Please restate the listing word for word, omitting the images.

SUPPLIED MATERIAL Start Marker

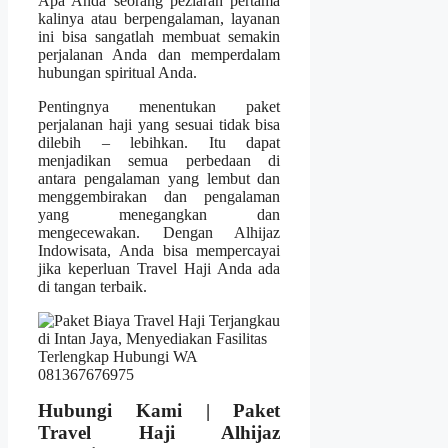
Apa Anda seorang peziarah pertama
kalinya atau berpengalaman, layanan
ini bisa sangatlah membuat semakin
perjalanan Anda dan memperdalam
hubungan spiritual Anda.
Pentingnya menentukan paket
perjalanan haji yang sesuai tidak bisa
dilebih – lebihkan. Itu dapat
menjadikan semua perbedaan di
antara pengalaman yang lembut dan
menggembirakan dan pengalaman
yang menegangkan dan
mengecewakan. Dengan Alhijaz
Indowisata, Anda bisa mempercayai
jika keperluan Travel Haji Anda ada
di tangan terbaik.
Hubungi Kami | Paket
Travel Haji Alhijaz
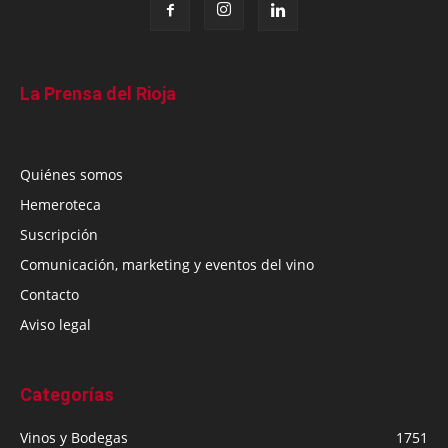
La Prensa del Rioja
Quiénes somos
Hemeroteca
Suscripción
Comunicación, marketing y eventos del vino
Contacto
Aviso legal
Categorías
Vinos y Bodegas
1751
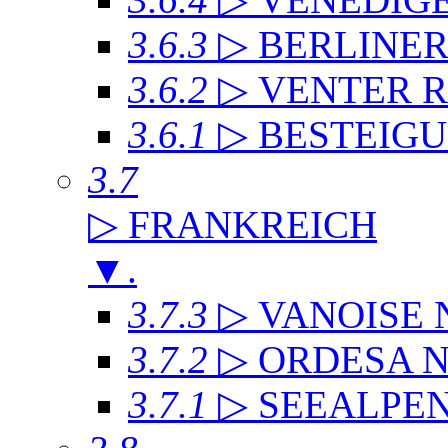
3.6.3
▷ BERLINE
3.6.2
▷ VENTER 
3.6.1
▷ BESTEIG
3.7
▷ FRANKREICH
▼
.
3.7.3
▷ VANOISE
3.7.2
▷ ORDESA 
3.7.1
▷ SEEALPE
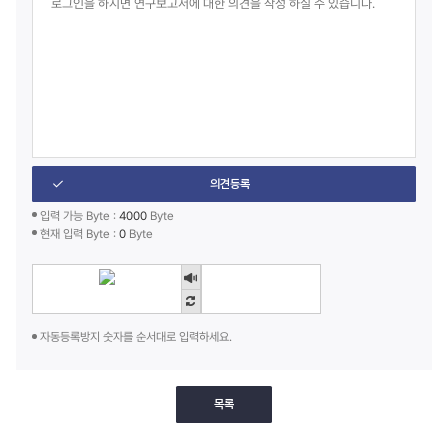
의견등록
입력 가능 Byte :
4000
Byte
현재 입력 Byte :
0
Byte
자동등록방지 숫자를 순서대로 입력하세요.
목록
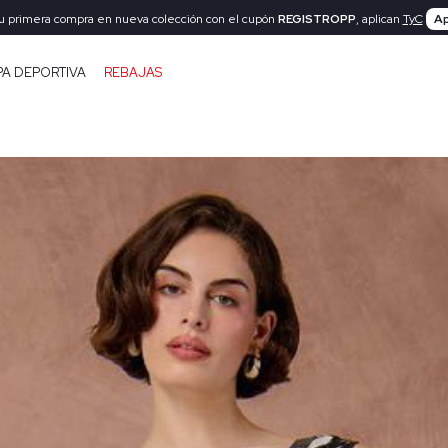
tu primera compra en nueva colección con el cupón
REGISTROPP
, aplican
TyC
Ap
PA DEPORTIVA
REBAJAS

SUPPLIED MATERIAL End Marker

# FINAL ANSWER
Apa Anda seorang peziarah pertama
kalinya atau berpengalaman, layanan
ini bisa sangatlah membuat semakin
perjalanan Anda dan memperdalam
hubungan spiritual Anda.
Pentingnya menentukan paket
perjalanan haji yang sesuai tidak bisa
dilebih – lebihkan. Itu dapat
menjadikan semua perbedaan di
antara pengalaman yang lembut dan
menggembirakan dan pengalaman
yang menegangkan dan
mengecewakan. Dengan Alhijaz
Indowisata, Anda bisa mempercayai
jika keperluan Travel Haji Anda ada
di tangan terbaik.
Hubungi Kami | Paket
Travel Haji Alhijaz
La Prensa del Rioja
Quiénes somos
Hemeroteca
Suscripción
Comunicación, marketing y eventos del vino
Contacto
Aviso legal
Categorías
Vinos y Bodegas
1751
3.6.3
▷ BERLINE
3.6.2
▷ VENTER 
3.6.1
▷ BESTEIG
3.7
▷ FRANKREICH
▼
.
3.7.3
▷ VANOISE
3.7.2
▷ ORDESA 
3.7.1
▷ SEEALPE
의견등록
입력 가능 Byte :
4000
Byte
현재 입력 Byte :
0
Byte
자동등록방지 숫자를 순서대로 입력하세요.
목록
tu primera compra en nueva colección con el cupón
REGISTROPP
, aplican
TyC
Ap
PA DEPORTIVA
REBAJAS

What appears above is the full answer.